■ **DOCUMENT SECTION**:

-------------------------

Now things can get a little bit complicated, but with a great Akka Streams DSL, it will look quite simple. To count occurrences of each status code in a stream, we should branch it into sub-streams based on a key, in this case, its incoming status code. Akka Streams have a groupBy operator that accepts a maximum number of substreams and a function used to compute key for a given record. In our case, the maximum number of substreams will be five since we have five distinct status codes (we know this based on the results of actor-based application). If we set the number of maximum substreams to be more than five, the results will be the same. The output of groupBy will be five distinct streams since we have five unique values of status codes. Example of using groupBy:
groupBy(5, identity)
Since we are partitioning stream by status code, and status code is already an element of the stream, we will use the identity function that returns its input value.
After groupBy, we will have five substreams. To calculate the number of occurrences, we need to transform incoming status codes into key-value pairs, where the key will be a status code, and the value will be one since it’s the first appearance of that key in a stream so far. If you are familiar with Apache Spark, you know that the reduceByKey operator can do the job for us if we were using PairRDD. Unfortunately, Akka Streams doesn’t have that operator. Still, it can be easily implemented with the reduce operator, which accepts the current and subsequent value of a sub-stream yielding the next current value. After applying the reduce operator, we should merge all sub-streams into one stream and pass it to the sink. In our case, the sink will be the Scala collection of tuples, where the first element of the tuple is the status code, and the second one is the count of occurrences.

-------------------------

■ **DATA BELOW**:

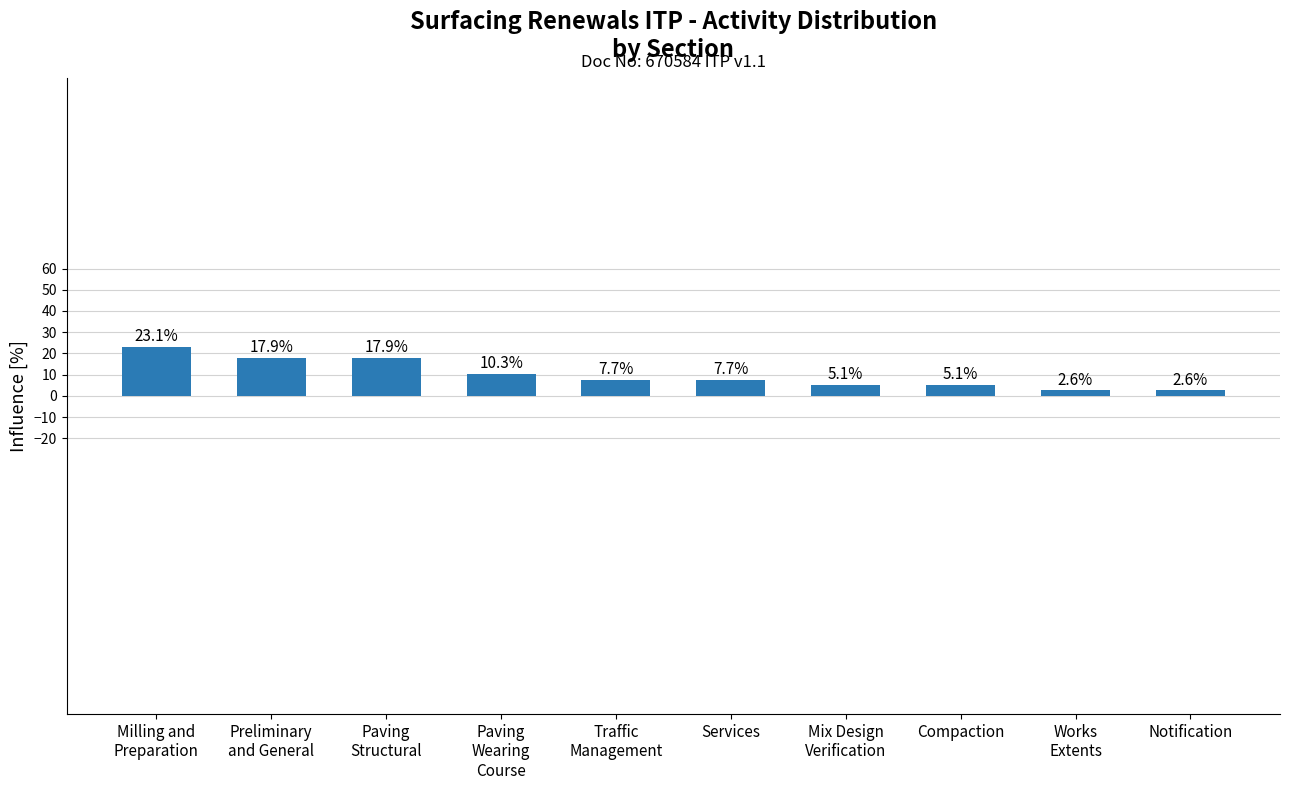

What is the label of the 5th bar from the left?

Traffic
Management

-------------------------

■ **WORK TASK**:
Copy the Akka Streams passage from "Since we are" up to and including "its input value.", swapping "partitioning" for "splitting". The data has no connection to the Akka Streams passage.

■ **WRITTEN RESPONSE**:
Since we are splitting stream by status code, and status code is already an element of the stream, we will use the identity function that returns its input value.